_Supplied text_
——————

Applicants who have a four-year preprofessional degree in an environmental design discipline (interior architecture, interior design, or architecture) and an equivalent amount of professional studio and course work may be considered for Track II. Students admitted into Track II begin their studies fall term. Track II students must fulfill the same professional curriculum requirements as those in the Track I program, but are admitted with advanced standing in studio and subject-area courses. Transfer credit may be given to students who have had academic experience in an interior architecture or design program accredited by the Council for Interior Design Accreditation, or an architecture program accredited by the National Architectural Accrediting Board (NAAB). The extent of this advanced standing is determined in consultation with the department academic advisor before beginning the program, and the student's advanced standing is reevaluated at intervals. This preliminary evaluation of transfer credit is provisional, pending satisfactory completion of three terms in residence.

Track II students may receive credit for up to four previously taken design studios and up to 50 credits of subject-area courses. Students usually complete a minimum of six terms and the approximately 87 credits in residence.

Postprofessional Master of Science Degree Requirements

The postprofessional program is for individuals with an undergraduate professional degree in architecture or interior architecture. This degree provides an opportunity for advanced study and contribution to knowledge in the field through the thesis. The course of study prepares students for careers in research, teaching, consulting, and further graduate study. Students also gain a greater understanding of the relationship between the discipline and the profession while working closely with faculty mentors helping to guide their individual research.


Prospective applicants may find information about the program and application requirements on the department website. 

Graduate Admission

Admission to the professional MIArch and postprofessional MS graduate degree programs is through a selective review that focuses on three attributes: creative capability, academic capability, and potential contribution to the program through diversity of background, experience, or demonstrated motivation. Applications include a résumé, a biographical statement, a statement of interest in the field of interior architecture, a portfolio of creative work, three letters of recommendation, and official transcripts from all postsecondary educational institutions attended. Applicants must take the Graduate Record Examinations (GRE) so that the scores, a required component of the application, can be reported by the application deadline. Applicants whose first language is not English must also submit scores from the Test of English as a Foreign Language (TOEFL) of at least 575 (paper-based) or 90 (Internet-based). Applications must be postmarked by the first Monday after January 1 for applicants to be considered for admission the subsequent fall term (or summer session for MIArch students). Notifications of results are mailed by April 1.

——————

_Work task 1_
Write out the lines of the records from the one containing "them to musical scores using a MIDI keyboard." through the one containing "3A | KOMPASS", including both of those lines.
The interior architecture passage and the records are unrelated material.

_Collected data_

——————

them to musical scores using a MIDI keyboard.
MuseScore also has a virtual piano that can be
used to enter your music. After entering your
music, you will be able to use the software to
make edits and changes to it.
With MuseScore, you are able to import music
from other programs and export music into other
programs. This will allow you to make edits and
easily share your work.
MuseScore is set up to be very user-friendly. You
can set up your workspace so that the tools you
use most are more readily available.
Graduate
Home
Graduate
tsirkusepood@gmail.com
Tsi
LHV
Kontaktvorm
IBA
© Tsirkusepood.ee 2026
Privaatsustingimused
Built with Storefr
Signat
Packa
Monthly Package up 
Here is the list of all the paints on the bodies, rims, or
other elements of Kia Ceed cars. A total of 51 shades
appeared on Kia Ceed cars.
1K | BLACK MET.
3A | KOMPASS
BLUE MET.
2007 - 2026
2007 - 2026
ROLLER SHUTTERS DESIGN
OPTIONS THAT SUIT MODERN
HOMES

——————

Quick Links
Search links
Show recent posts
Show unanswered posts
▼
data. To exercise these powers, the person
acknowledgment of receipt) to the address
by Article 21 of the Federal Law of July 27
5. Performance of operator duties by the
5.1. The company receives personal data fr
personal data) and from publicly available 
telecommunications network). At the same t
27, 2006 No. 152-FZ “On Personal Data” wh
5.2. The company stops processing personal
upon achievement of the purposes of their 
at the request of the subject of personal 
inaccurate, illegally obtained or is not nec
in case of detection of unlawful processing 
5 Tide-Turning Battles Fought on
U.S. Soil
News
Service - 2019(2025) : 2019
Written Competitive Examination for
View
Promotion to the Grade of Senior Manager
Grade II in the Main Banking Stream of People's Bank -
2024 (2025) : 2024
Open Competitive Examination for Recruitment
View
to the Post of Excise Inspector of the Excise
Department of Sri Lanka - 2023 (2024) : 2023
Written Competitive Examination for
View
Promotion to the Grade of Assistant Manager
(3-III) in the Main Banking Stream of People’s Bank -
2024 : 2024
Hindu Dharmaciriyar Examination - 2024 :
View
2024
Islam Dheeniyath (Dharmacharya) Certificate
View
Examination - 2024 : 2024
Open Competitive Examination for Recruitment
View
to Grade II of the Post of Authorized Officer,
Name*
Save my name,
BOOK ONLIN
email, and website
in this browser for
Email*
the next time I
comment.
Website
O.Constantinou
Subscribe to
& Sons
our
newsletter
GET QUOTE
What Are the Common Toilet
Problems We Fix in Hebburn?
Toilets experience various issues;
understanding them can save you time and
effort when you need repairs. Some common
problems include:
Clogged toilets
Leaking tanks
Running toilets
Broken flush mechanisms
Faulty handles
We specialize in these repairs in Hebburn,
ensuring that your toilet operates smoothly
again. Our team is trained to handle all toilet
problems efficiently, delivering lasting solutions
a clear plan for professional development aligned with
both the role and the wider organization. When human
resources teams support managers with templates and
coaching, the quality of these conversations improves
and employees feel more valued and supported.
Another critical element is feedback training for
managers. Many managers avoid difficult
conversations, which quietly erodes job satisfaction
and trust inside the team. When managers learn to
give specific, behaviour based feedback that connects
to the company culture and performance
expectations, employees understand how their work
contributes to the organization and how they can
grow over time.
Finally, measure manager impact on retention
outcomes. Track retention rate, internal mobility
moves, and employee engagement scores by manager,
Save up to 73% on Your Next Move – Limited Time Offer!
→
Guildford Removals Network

——————

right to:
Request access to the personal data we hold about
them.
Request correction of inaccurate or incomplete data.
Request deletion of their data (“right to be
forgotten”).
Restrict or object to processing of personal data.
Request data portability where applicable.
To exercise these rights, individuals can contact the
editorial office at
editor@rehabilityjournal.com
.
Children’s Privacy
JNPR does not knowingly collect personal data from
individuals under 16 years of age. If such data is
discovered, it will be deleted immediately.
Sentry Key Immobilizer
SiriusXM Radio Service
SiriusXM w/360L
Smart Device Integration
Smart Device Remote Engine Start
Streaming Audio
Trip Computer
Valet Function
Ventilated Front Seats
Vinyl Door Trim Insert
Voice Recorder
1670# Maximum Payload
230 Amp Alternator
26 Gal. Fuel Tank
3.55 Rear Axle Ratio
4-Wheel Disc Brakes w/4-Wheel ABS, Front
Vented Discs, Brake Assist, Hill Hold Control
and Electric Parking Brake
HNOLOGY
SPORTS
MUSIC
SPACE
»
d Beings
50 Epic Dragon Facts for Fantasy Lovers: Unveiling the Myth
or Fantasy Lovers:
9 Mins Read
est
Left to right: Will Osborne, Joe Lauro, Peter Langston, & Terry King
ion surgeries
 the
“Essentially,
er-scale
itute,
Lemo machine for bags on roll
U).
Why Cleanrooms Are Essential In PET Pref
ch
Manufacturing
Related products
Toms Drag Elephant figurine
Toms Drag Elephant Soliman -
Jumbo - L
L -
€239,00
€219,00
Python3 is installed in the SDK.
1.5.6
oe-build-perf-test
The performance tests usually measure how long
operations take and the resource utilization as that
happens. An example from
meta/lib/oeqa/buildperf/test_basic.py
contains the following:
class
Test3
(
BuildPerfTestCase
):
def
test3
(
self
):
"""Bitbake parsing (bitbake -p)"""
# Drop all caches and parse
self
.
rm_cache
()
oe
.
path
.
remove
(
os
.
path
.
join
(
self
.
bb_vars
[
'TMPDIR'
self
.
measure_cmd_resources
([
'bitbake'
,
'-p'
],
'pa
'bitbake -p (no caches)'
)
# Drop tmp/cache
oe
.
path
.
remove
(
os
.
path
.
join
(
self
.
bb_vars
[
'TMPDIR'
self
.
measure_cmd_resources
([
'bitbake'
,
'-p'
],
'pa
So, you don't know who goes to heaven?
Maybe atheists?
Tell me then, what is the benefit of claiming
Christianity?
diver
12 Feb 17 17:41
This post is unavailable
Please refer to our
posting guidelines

——————

_Work task 2_
Please reproduce the stretch of the interior architecture passage from "The postprofessional program" through "on the department website." word for word.

_Your solution 1_
them to musical scores using a MIDI keyboard.
MuseScore also has a virtual piano that can be
used to enter your music. After entering your
music, you will be able to use the software to
make edits and changes to it.
With MuseScore, you are able to import music
from other programs and export music into other
programs. This will allow you to make edits and
easily share your work.
MuseScore is set up to be very user-friendly. You
can set up your workspace so that the tools you
use most are more readily available.
Graduate
Home
Graduate
tsirkusepood@gmail.com
Tsi
LHV
Kontaktvorm
IBA
© Tsirkusepood.ee 2026
Privaatsustingimused
Built with Storefr
Signat
Packa
Monthly Package up 
Here is the list of all the paints on the bodies, rims, or
other elements of Kia Ceed cars. A total of 51 shades
appeared on Kia Ceed cars.
1K | BLACK MET.
3A | KOMPASS

_Your solution 2_
The postprofessional program is for individuals with an undergraduate professional degree in architecture or interior architecture. This degree provides an opportunity for advanced study and contribution to knowledge in the field through the thesis. The course of study prepares students for careers in research, teaching, consulting, and further graduate study. Students also gain a greater understanding of the relationship between the discipline and the profession while working closely with faculty mentors helping to guide their individual research.


Prospective applicants may find information about the program and application requirements on the department website.